Innocent Smoothies Packaging Design
Image source: Pearlfisher
As a member of the design community, or even just a fruit-juice consumer here in the UK, you would simply have had to have your head buried in the sand to not be aware of the design and branding for Innocent Smoothies. The simple and innovative brand conceived by Pearlfisher, made it’s first appearance on a juice stand at a music festival in London in the summer of 1998. Since then the company has gone from strength to strength, and the brand has undergone a refocusing and segmentation, maintaining the simplicity of the brand identity on the product packaging whilst allowing for strong differentiation between the various sub-brands and categories made by the company.
It’s often said that Imitation is the sincerest form of flattery and it’s certainly been a running theme following the launch of many iconic brands in the last few years. Innovative design and branding often influences new generations of design and branding, but when do we need to draw the line? When is it an acceptable influence, and when does it owe more than simple inspiration?Here at Milestone Digital, we thought we’d have a look at a specific example. In 2003, the Australian company Nudie arrived on the fruit juice scene, driven by company founder Tim Pethick. Criticism quickly followed, especially when the brand began to gain international attention. Nudie founder Tim Pethick seemed surprised:
“I’ll be the first to admit that I draw inspiration from brands I’ve observed in the different markets I’ve been in the last 25 years. But I don’t think you can say that nudie is a complete copy of any one or two brands” “I’m biased, but personally, I think we’ve done a better job as a brand than Innocent, or even the Naked brand of juices from the US, whom we’ve been compared to as well,” he continues. “That’s simply because the intention was never to create nudie as just a juice brand, which they are, but I always wanted nudie to be an inspiration brand that would be able to stretch to other categories.” (source: brandchanel.com)

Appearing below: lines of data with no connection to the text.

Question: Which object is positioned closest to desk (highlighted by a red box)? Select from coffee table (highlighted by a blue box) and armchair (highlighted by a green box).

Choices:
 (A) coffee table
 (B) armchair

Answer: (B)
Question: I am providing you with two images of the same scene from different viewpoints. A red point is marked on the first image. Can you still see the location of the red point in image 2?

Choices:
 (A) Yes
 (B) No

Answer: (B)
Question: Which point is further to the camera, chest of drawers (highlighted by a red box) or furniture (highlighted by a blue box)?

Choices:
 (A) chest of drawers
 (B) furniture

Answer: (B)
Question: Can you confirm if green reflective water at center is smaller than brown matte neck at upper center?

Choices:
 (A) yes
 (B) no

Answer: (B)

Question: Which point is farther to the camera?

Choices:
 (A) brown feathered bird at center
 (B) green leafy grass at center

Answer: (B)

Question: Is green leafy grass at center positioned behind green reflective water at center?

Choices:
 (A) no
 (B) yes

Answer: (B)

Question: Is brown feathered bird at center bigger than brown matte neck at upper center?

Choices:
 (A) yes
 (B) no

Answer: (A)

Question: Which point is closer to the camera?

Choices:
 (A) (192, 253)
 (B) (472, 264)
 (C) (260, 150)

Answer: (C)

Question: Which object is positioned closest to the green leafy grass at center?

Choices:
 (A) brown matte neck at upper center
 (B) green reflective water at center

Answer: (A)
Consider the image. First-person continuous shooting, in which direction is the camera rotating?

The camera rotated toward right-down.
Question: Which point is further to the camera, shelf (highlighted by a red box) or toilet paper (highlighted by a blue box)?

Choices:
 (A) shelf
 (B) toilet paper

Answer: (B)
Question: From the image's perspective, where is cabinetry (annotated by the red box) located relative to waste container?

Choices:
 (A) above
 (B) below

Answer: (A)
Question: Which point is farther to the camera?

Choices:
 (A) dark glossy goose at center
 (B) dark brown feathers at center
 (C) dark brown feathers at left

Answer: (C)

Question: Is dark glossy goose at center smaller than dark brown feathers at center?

The similarities between Innocent and Nudie seem far too great to be a coincidence. The childlike innocence of the Nudie logo seems a direct reference to Innocent, and the similarity between product ranges is undeniable.

Nudie Crushes
Image source: www.nudie.com.au
Considering the level of criticism aimed at Nudie, I was surprised when reading a recent article on packaging blog theDieLine to find yet another example of what would seem a very similar brand identity for fruit juice from European fruit juice manufacturer Romantics in Spain:

Romantics Rebranding
Image source: theDieLine
In defense of the product, Smäll the agency responsible for the rebrand, has moved them quite significantly away from what was an uncomfortably similar design and branding. Even so, they seem to have opted for a bottle design almost identical to that of Innocent, and the product range, like Nudie is still seems amazingly similar.
How important are these design parallels? Should we be doing more to protect innovative brand identities, especially within the same consumer markets? After Apple’s experience with the iPhone and iPod, should we perhaps be putting into place more stringent rules, both on a national and international level to restrict such obvious parallels, whether pure coincidence or not?